*WORK INSTRUCTIONS:* In the records below, find the line that contains "M258 849 283 841 293 868" and repeat it, along with each line after it, exactly as written.

*STORED DATA:*
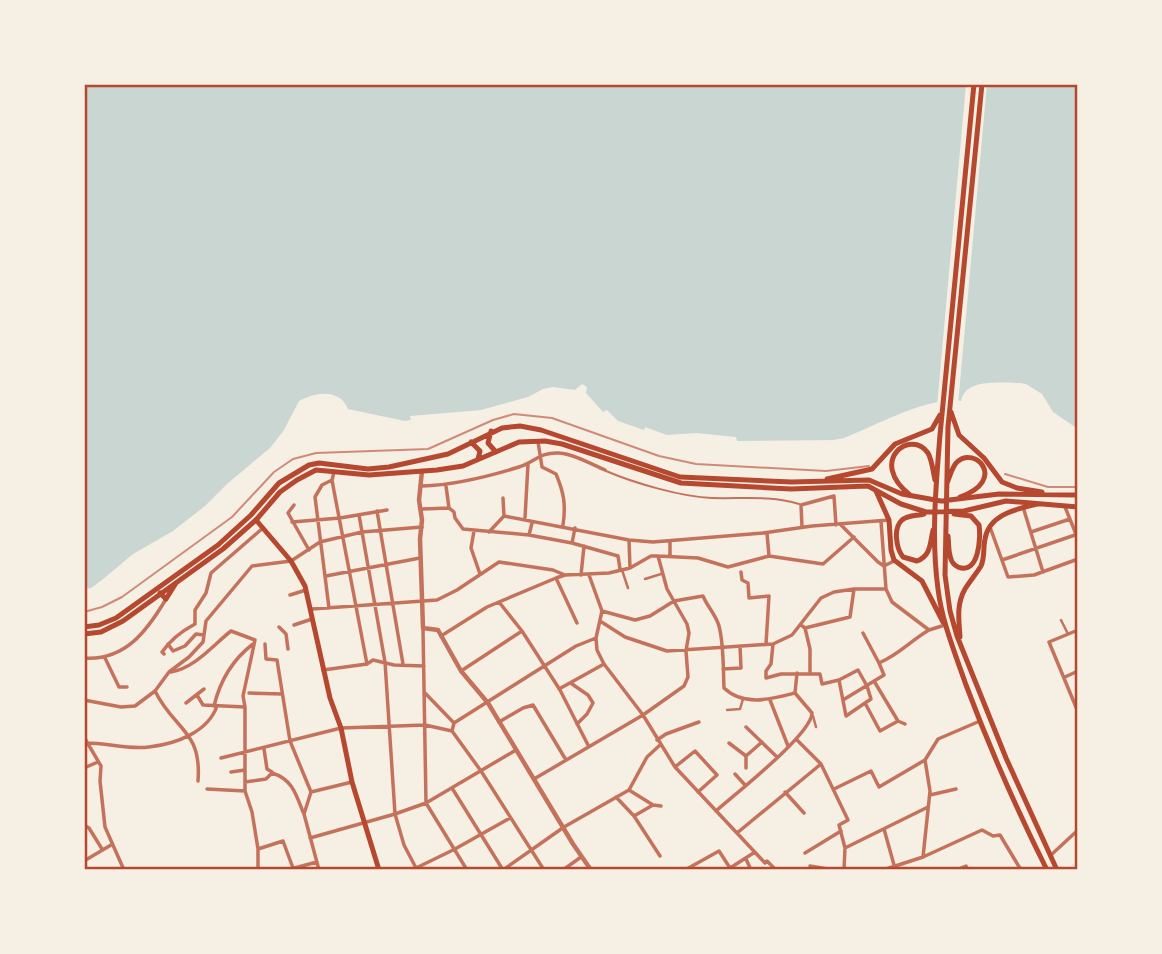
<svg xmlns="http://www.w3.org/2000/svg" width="1162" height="954" viewBox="0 0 1162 954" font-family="Quicksand,sans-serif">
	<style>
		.water { fill: #c9d6d2 }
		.pier { fill: #f6efe4 }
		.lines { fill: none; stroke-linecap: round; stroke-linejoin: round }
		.service { stroke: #c5725c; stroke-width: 2 }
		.pedestrian { stroke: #c5725c; stroke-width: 2.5 }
		.minor { stroke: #c5725c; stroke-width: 3.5 }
		.tertiary { stroke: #c5725c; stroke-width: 4.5 }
		.secondary { stroke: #b5482f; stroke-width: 5 }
		.primary { stroke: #b5482f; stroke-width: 5 }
		.tram { stroke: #cf8b77; stroke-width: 2 }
		.neatline { fill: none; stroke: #b5482f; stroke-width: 2.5 }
	</style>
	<rect width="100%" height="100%" fill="#f6efe4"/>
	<path class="water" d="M84 84H1078V429L1053 412 1042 394 1026 384 1020 383C1000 383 966 378 961 401 925 397 878 425 844 438L834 440 737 441 736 437 696 433 667 435 645 427 644 430 618 421 607 410 603 412 586 393 587 387 582 384 575 390 553 387 543 389 528 397 481 410 410 416 411 420 405 421 348 409C340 388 315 392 299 401L284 430 270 448 228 483 205 506 173 531 133 554 102 580 91 588 84 589Z"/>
	<path class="pier" d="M966 84H987L958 405 948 403 937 406Z"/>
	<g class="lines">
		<path class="service" d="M606 471C634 483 682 497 712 498 742 499 770 495 799 504"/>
		<path class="pedestrian" d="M622 570 628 588
			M645 579 661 574
			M1061 620 1068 634
			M727 710 740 709 743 699
			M813 716 816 727"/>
		<path class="minor" d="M538 442 542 467 556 474C564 493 566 505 563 525
			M334 472 332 480 334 491 367 664
			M422 486C455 485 487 477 519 467 535 462 539 452 559 453 574 454 591 464 605 470
			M446 486 449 508
			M503 498 504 516
			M294 505 288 513 309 550
			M1023 507 1043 572
			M1065 507 1078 539
			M422 509 449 508 454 512 455 518 463 529 529 535 572 543 618 556 620 569
			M377 511 403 664
			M359 515 385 662 395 814 404 845 416 868
			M525 518 528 464
			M881 521 886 589 892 602 929 630 945 625
			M292 522 340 518 387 510
			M840 524 878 562 884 566 894 561
			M802 527 801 505 834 496 836 525
			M990 527 1008 577 1034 575 1078 559
			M474 531 471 548 480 574
			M489 532 504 516 629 540 653 542 763 533 812 526 889 520
			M1031 532 1070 519
			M767 533 769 556
			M529 535 532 523
			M629 540 630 568
			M670 541V555
			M572 543 575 528
			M1002 560 1078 534
			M741 572 742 580 748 583 749 598 769 596 766 644
			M581 575 584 546
			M589 575 602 611 596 638 597 650 604 664 643 715 675 767 765 863 767 861 776 870
			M326 576 420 558
			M556 578 577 623
			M290 595 306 590
			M499 602 522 631 560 690 588 745
			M329 608 315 497 322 485 332 480
			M312 609 437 600 457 590 499 562 553 570 565 575
			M602 611 635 620 650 616 674 601 703 596C707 606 716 615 719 626 724 645 723 667 724 688 744 707 771 699 795 693
			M600 621 625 637 667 651 773 644 792 635 821 598 834 592 854 589H886
			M195 624V610L206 593 211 573 263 528
			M294 625 312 619
			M801 625 805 628 850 617 854 589
			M279 627 286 634 288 649
			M805 628 810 649V674
			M423 629 426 803 467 870
			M1078 630 1049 642 1078 712
			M863 633 879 663
			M441 636 487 607 556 578 565 575 609 573 630 568 651 556H658L698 558 728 567 769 556 823 564 854 537
			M168 644 173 651 185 646 196 634 204 635
			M265 644 266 659 277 660 290 741 311 792 304 814 319 870
			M773 644 771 664 766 671V678L781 674H820L822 684 839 680 858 670 867 686 871 699 865 703 880 731 898 721 905 724
			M164 654 162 652C171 639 182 631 195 624
			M84 658C125 661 147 631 166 599
			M105 658 119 687H127
			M723 669 741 668 740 646
			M323 670 367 664 373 660 394 665 424 666
			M461 671 522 631
			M171 672C195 668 213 645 231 631L255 640 243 696 245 707V791L252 812 258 849V870
			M1065 677 1078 671
			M839 680 846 716 865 703
			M874 681 898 721
			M572 684 588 695 593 703 587 714 577 724
			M559 689 604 664
			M155 691C174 730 202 730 198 781
			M424 692 454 723 452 731 481 771 544 870
			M249 693 282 694
			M795 693 797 673
			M197 695 203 705 245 707
			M84 700 121 707 135 706 155 691 169 672 189 657 203 642 206 621 252 566 291 561 320 542 362 532 422 527
			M770 700 788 746
			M843 700 884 675 879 663C900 654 910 641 929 630
			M186 703 204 689
			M214 706C220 681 232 660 253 644
			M499 722 523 708 533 705 566 760
			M454 723 576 646 596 638
			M746 727 777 757
			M84 737 101 766 100 781 105 827 124 870
			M657 740 666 734 699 722
			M797 740 821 764 848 820 839 825 845 848 844 870
			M87 743C107 743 129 750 149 747 176 744 208 732 217 706
			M729 743 746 756V768
			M264 749 267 769 272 772
			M746 756 762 742
			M221 758 341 728 425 725 452 731
			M675 767 695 751 717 775 698 792
			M84 768 98 762
			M231 772 245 770
			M735 774 745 785
			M534 779 643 715 684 686 688 677 686 651 689 633 687 624 667 589 658 556
			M245 782 266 779 272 773C292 779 296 794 303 812
			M452 788 503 870
			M207 789 245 791
			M834 789 871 771 879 787 925 760
			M629 790 653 805
			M311 792 352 782
			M785 792 804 813
			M930 795 956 789
			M616 797 634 816 660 856
			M716 811C735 794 812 734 812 713L795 693
			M634 816 653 805 661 806
			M84 825 89 828 102 849
			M884 829 894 865
			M737 833 821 764
			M310 838 395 814 426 803 516 750
			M845 848 928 807
			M258 849 283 841 293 868
			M805 853 841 831
			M1051 855 1078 830
			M923 857 930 791 925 760 938 739 980 721
			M746 859 751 870
			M84 861 111 845
			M810 866 834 870
			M287 870 317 862
			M412 870 455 849 510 818
			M503 870 564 827 629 790 647 757 660 745
			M563 870 581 857
			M685 870 719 851 730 868
			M727 870 755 852
			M883 870 923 857 982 830 993 836 1000 835 1021 870
			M956 870 966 866 968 870"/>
		<path class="tertiary" d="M422 471 419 500 422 520 420 539 423 628 438 630 461 671 488 703 573 844 591 870"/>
		<path class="secondary" d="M256 520 291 561 305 586 330 698 341 728 352 782 379 870"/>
		<path class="primary" d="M974 84 940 435C936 485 931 538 938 589 942 622 955 653 966 685 990 749 1017 810 1047 870
			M982 84 948 427 945 575 950 611 957 636 1006 758 1057 870
			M951 412 959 435 984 458 1002 482 1017 488 1042 492
			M491 431 488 443 496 452
			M471 442 480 451 478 459
			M827 479 872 469 895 444 932 429 940 415
			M947 483C950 476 952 467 957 462 975 445 1008 480 960 497
			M876 491 889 520 891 550 894 560 922 581 943 622
			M910 495C867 461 911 428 928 453 932 460 933 471 935 480
			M924 514C917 516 908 515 902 520 893 528 896 548 903 557L917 561C931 556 930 543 933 530
			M948 536C949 544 948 552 951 559 952 563 954 565 958 567 979 576 981 537 979 525L971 516 954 514
			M160 593 166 599 176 583
			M84 627 99 625 116 618 218 545 251 515 279 483 309 465 319 463 368 469 389 467 448 454 502 428 520 426 541 430 680 477 792 482 869 480 902 494 941 501 999 494 1078 495
			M84 634 101 632 123 621 223 549 256 520 280 492 297 480 316 470 369 475 437 470 463 466 519 442 545 441 562 444 681 483 791 489 868 486 901 504 926 512 964 511 1006 501 1078 507
			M960 637C959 620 956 605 965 589 970 581 976 574 981 566 985 557 983 548 985 539 989 514 1017 509 1037 504"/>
		<path class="tram" d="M1005 474 1048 487H1078
			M84 612 102 607 122 597 232 517 274 472 293 459 316 453 428 449 493 420 514 414 552 418 659 456 696 464 826 471 869 466"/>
	</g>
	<rect width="1162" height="954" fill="none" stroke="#f6efe4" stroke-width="172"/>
	<rect x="86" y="86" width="990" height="782" class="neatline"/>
</svg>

*TASK OUTPUT:*
			M258 849 283 841 293 868
			M805 853 841 831
			M1051 855 1078 830
			M923 857 930 791 925 760 938 739 980 721
			M746 859 751 870
			M84 861 111 845
			M810 866 834 870
			M287 870 317 862
			M412 870 455 849 510 818
			M503 870 564 827 629 790 647 757 660 745
			M563 870 581 857
			M685 870 719 851 730 868
			M727 870 755 852
			M883 870 923 857 982 830 993 836 1000 835 1021 870
			M956 870 966 866 968 870"/>
		<path class="tertiary" d="M422 471 419 500 422 520 420 539 423 628 438 630 461 671 488 703 573 844 591 870"/>
		<path class="secondary" d="M256 520 291 561 305 586 330 698 341 728 352 782 379 870"/>
		<path class="primary" d="M974 84 940 435C936 485 931 538 938 589 942 622 955 653 966 685 990 749 1017 810 1047 870
			M982 84 948 427 945 575 950 611 957 636 1006 758 1057 870
			M951 412 959 435 984 458 1002 482 1017 488 1042 492
			M491 431 488 443 496 452
			M471 442 480 451 478 459
			M827 479 872 469 895 444 932 429 940 415
			M947 483C950 476 952 467 957 462 975 445 1008 480 960 497
			M876 491 889 520 891 550 894 560 922 581 943 622
			M910 495C867 461 911 428 928 453 932 460 933 471 935 480
			M924 514C917 516 908 515 902 520 893 528 896 548 903 557L917 561C931 556 930 543 933 530
			M948 536C949 544 948 552 951 559 952 563 954 565 958 567 979 576 981 537 979 525L971 516 954 514
			M160 593 166 599 176 583
			M84 627 99 625 116 618 218 545 251 515 279 483 309 465 319 463 368 469 389 467 448 454 502 428 520 426 541 430 680 477 792 482 869 480 902 494 941 501 999 494 1078 495
			M84 634 101 632 123 621 223 549 256 520 280 492 297 480 316 470 369 475 437 470 463 466 519 442 545 441 562 444 681 483 791 489 868 486 901 504 926 512 964 511 1006 501 1078 507
			M960 637C959 620 956 605 965 589 970 581 976 574 981 566 985 557 983 548 985 539 989 514 1017 509 1037 504"/>
		<path class="tram" d="M1005 474 1048 487H1078
			M84 612 102 607 122 597 232 517 274 472 293 459 316 453 428 449 493 420 514 414 552 418 659 456 696 464 826 471 869 466"/>
	</g>
	<rect width="1162" height="954" fill="none" stroke="#f6efe4" stroke-width="172"/>
	<rect x="86" y="86" width="990" height="782" class="neatline"/>
</svg>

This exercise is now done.